(Excerpted data begins)
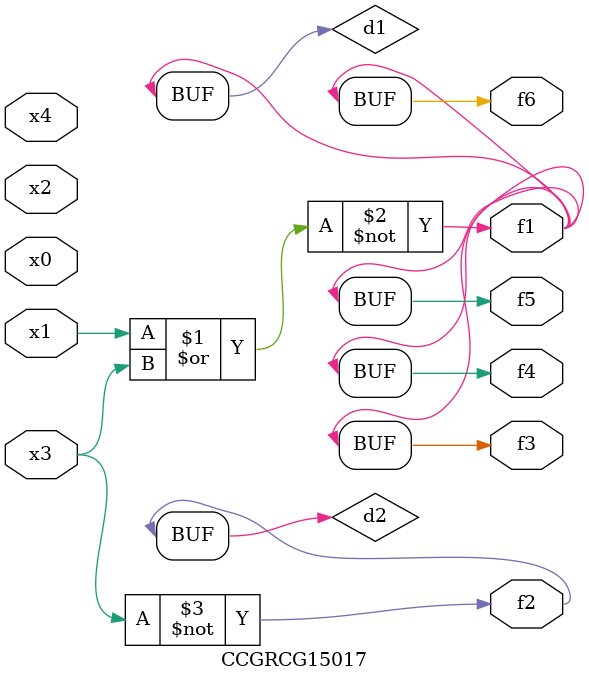
<source format=v>
module CCGRCG15017(
	input x0, x1, x2, x3, x4,
	output f1, f2, f3, f4, f5, f6
);

	wire d1, d2;

	nor (d1, x1, x3);
	not (d2, x3);
	assign f1 = d1;
	assign f2 = d2;
	assign f3 = d1;
	assign f4 = d1;
	assign f5 = d1;
	assign f6 = d1;
endmodule

</source>
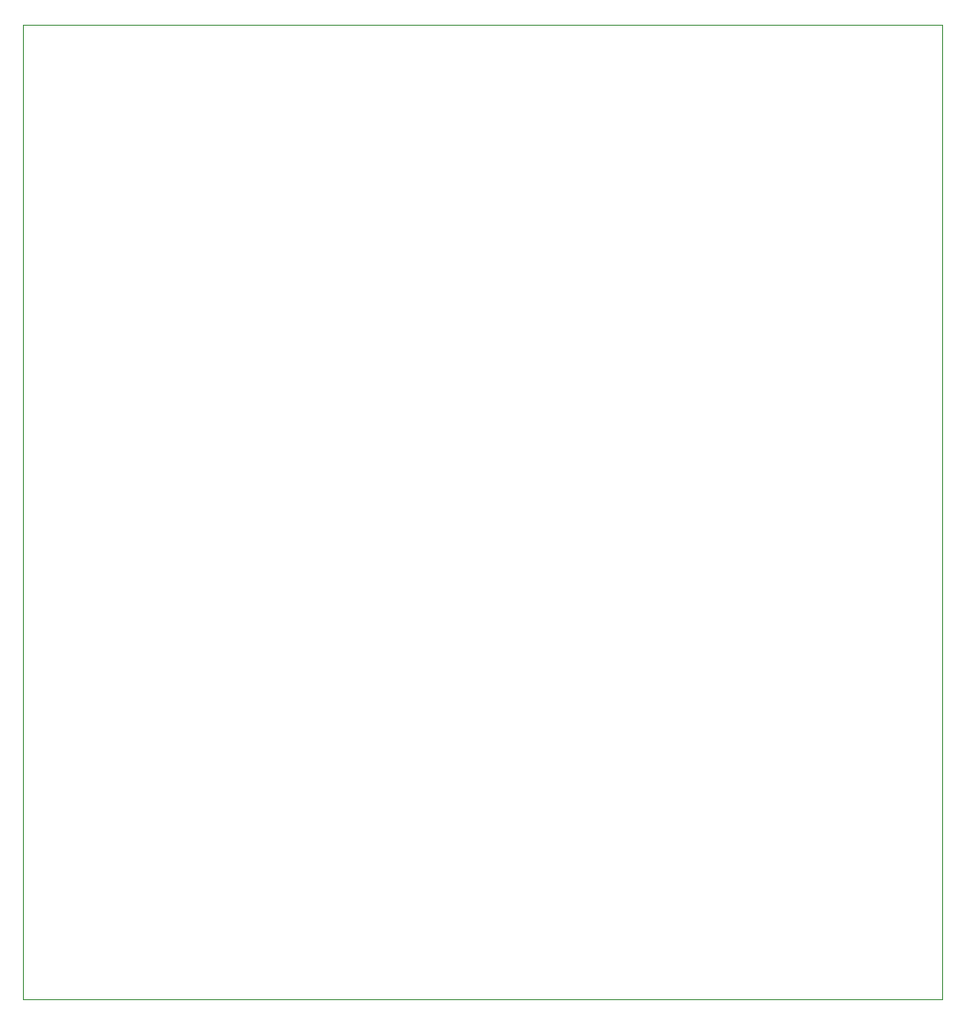
<source format=gm1>
G04 #@! TF.GenerationSoftware,KiCad,Pcbnew,5.1.4*
G04 #@! TF.CreationDate,2019-10-27T19:08:13+08:00*
G04 #@! TF.ProjectId,LaserScanningProjector,4c617365-7253-4636-916e-6e696e675072,rev?*
G04 #@! TF.SameCoordinates,Original*
G04 #@! TF.FileFunction,Profile,NP*
%FSLAX46Y46*%
G04 Gerber Fmt 4.6, Leading zero omitted, Abs format (unit mm)*
G04 Created by KiCad (PCBNEW 5.1.4) date 2019-10-27 19:08:13*
%MOMM*%
%LPD*%
G04 APERTURE LIST*
%ADD10C,0.050000*%
G04 APERTURE END LIST*
D10*
X149860000Y-24384000D02*
X65024000Y-24384000D01*
X149860000Y-114300000D02*
X149860000Y-24384000D01*
X65024000Y-114300000D02*
X149860000Y-114300000D01*
X65024000Y-24384000D02*
X65024000Y-114300000D01*
M02*

</source>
(Excerpted data ends)
◆ About this exercise: Every line of the data that includes the word "source" should be copied.

◆ Task solution:
<source format=v>
</source>
<source format=gm1>
</source>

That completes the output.